I must be heard emphatically and affirmatively to oppose such a possible situation. Quoting again from the above mentioned lecture: "It is of first importance to realize * * * that statutes concerning practice and procedure generally prove as elastic as the courts will make them."
But if there is no rule of law that makes paramount the welfare of the child, then equity should come to the rescue, and I can think of no case that should appeal more to the chancery powers of the court. One of the well-established maxims of equity is that: "Equity will not suffer a wrong to be without a remedy," and it has *Page 473 
been said that: "A court of equity need not search for precedents, nor worry about the technical rules of law."Merrihew v. Parrott (1915), 154 N.Y. Supp. 747, 168 App. Div. 704; and: "That justice may prevail, a court of equity will devise a remedy to meet every new emergency." Tarnow v.Carmichael (1908), 82 Neb. 1, 116 N.W. 1031.
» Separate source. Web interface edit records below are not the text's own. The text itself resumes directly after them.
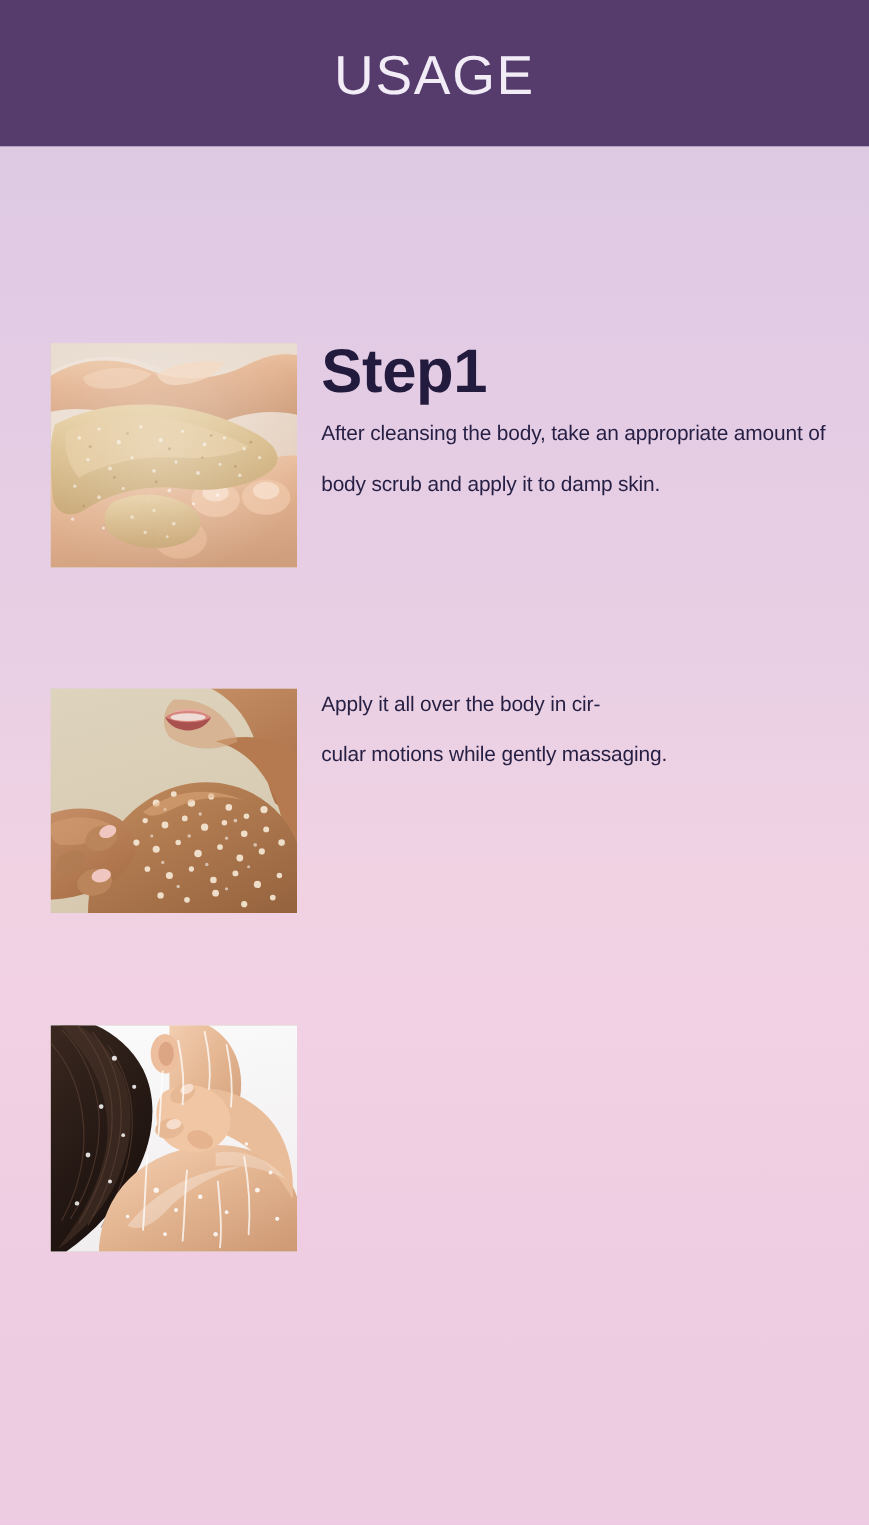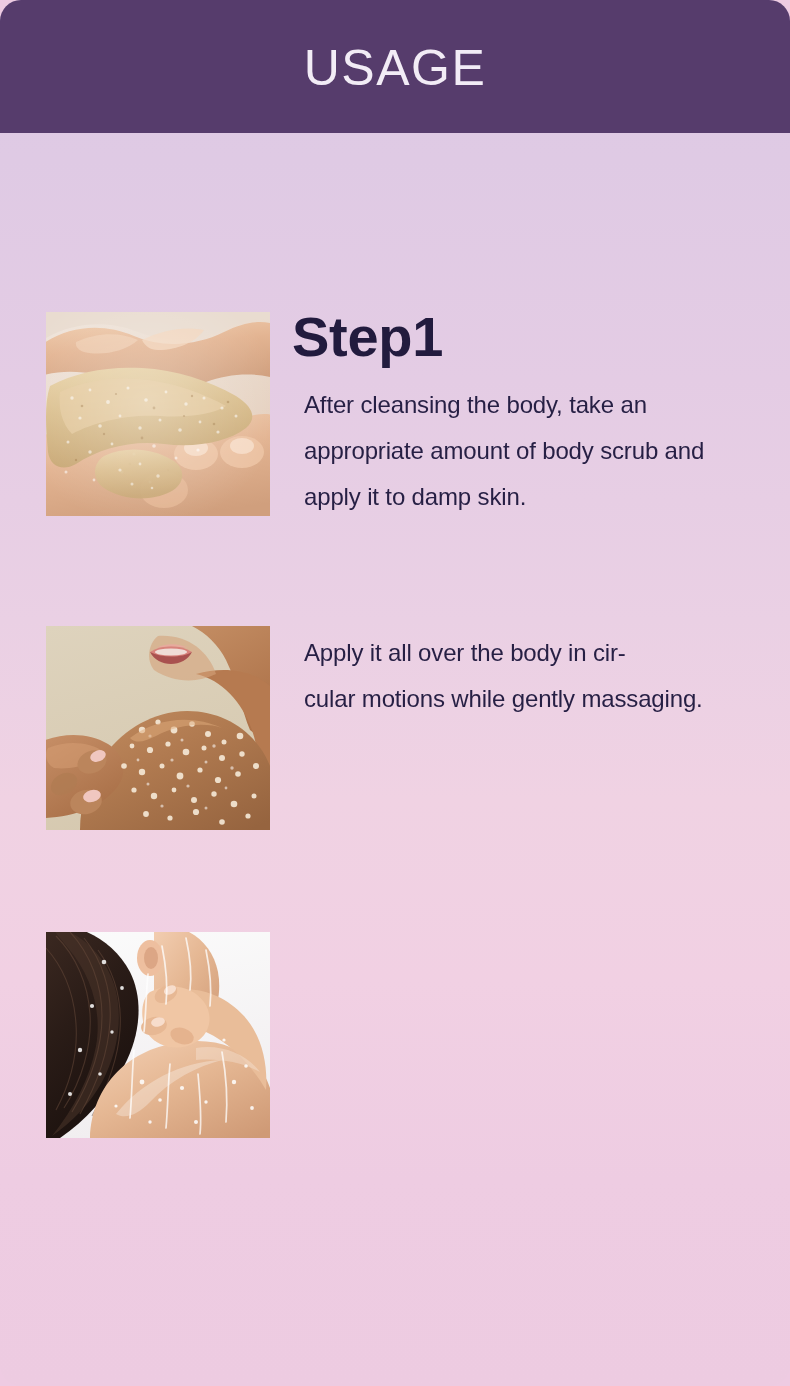--- a/index.html
+++ b/index.html
@@ -29,7 +29,6 @@
         #eecce2 1180px,
         #edcbe1 1386px);
     overflow: hidden;
-    border-radius: 21px;
   }
 
   

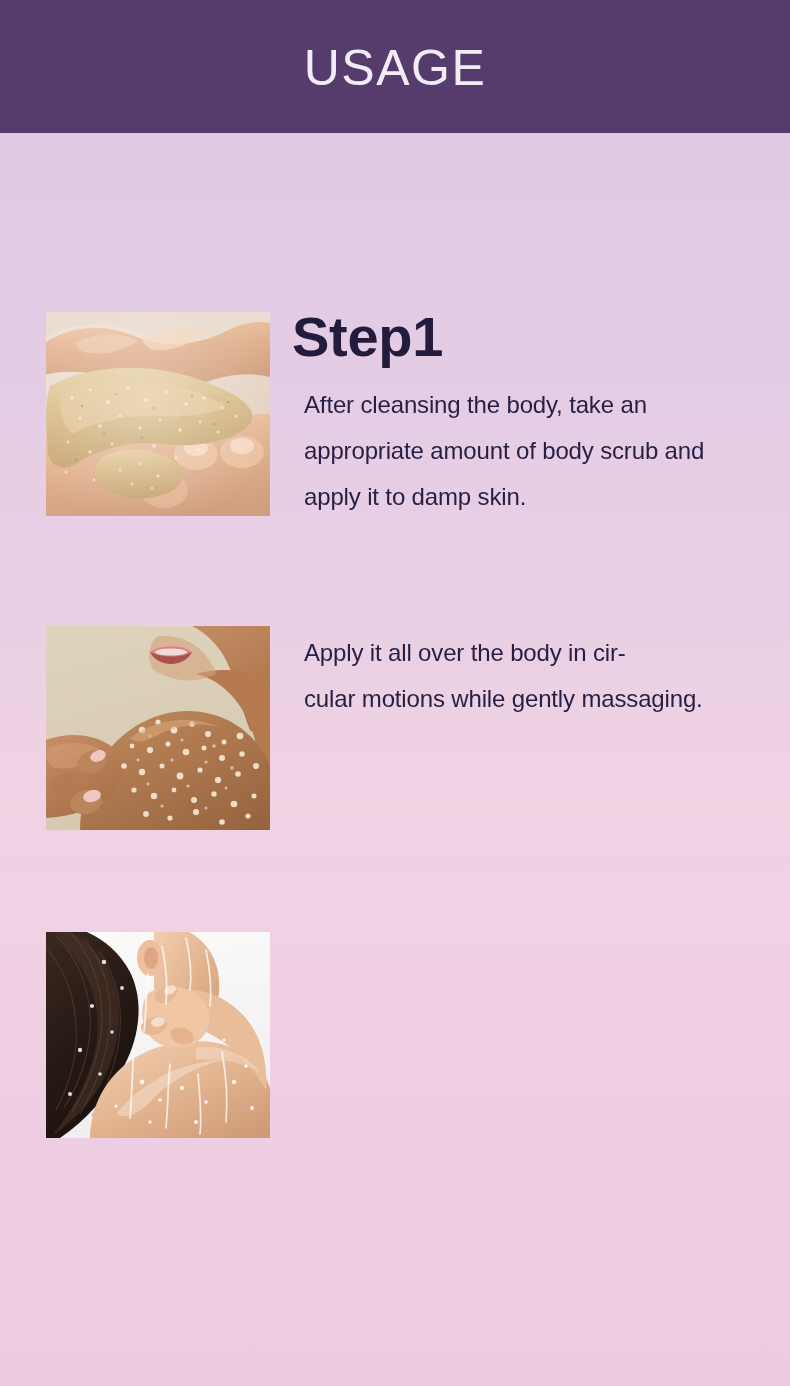--- a/index.html
+++ b/index.html
@@ -105,12 +105,12 @@
   }
 
   .step-body {
-    font-size: 24px;
+    font-size: 19px;
     font-weight: 400;
     color: #261f44;
     line-height: 46px;
     letter-spacing: -0.15px;
-    margin: 12px;
+    margin: 0;
     white-space: pre-line;
     font-family: "Liberation Sans", sans-serif;
   }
However, it is my opinion that in this case we do not need to resort to equity, and that the law can be reasonably construed so as to protect the child, and that it should be so done. It has been many times decided by this court, the Supreme Court, and by the courts of other states that a motion to vacate a judgment made at the term at which the judgment was rendered keeps the proceedings in fieri so that the motion may be ruled on at a subsequent term of court. Wabash R. Co. v. City of Gary
(1921), 191 Ind. 394, 132 N.E. 737; Vesey v. Day (1910),175 Ind. 406, 411, 94 N.E. 481; Sauer, Admx., v. Sauer (1921),77 Ind. App. 22, 133 N.E. 169; State, ex rel., v. McPike (1922), 243 S.W. (Mo. App.) 278; Stark Bros. v. Glaser (1907),19 Okla. 502, 91 P. 1040; Donaldson v. Copeland (1902), 101 Ill. App.? 252; Id. (1903), 201 Ill. 540, 66 N.E. 844.
It is true that no motion was filed in this case by any one a party to the proceeding, none could be filed by any one other than the petitioner herself, for the proceeding was wholly exparte. But one who, we may reasonably assume had a deep interest in the welfare of the little girl, her mother's brother, and her guardian, came to the court in the role of an amicus curiae
with information which moved the court, and the court, on its own motion, with commendable discretion, waiting until it was further informed, set the matter for hearing at the earliest date to which a proper notice could be given, and caused the petitioner to be notified accordingly. As it seems to me, this was sufficient to keep the proceeding *Page 474 in fieri; certainly it should do so when it conduces to the welfare of a little girl. Our courts having held that the guardian of a child is not a proper party in proceedings such as here, we are certainly much in need of some legislation in this regard.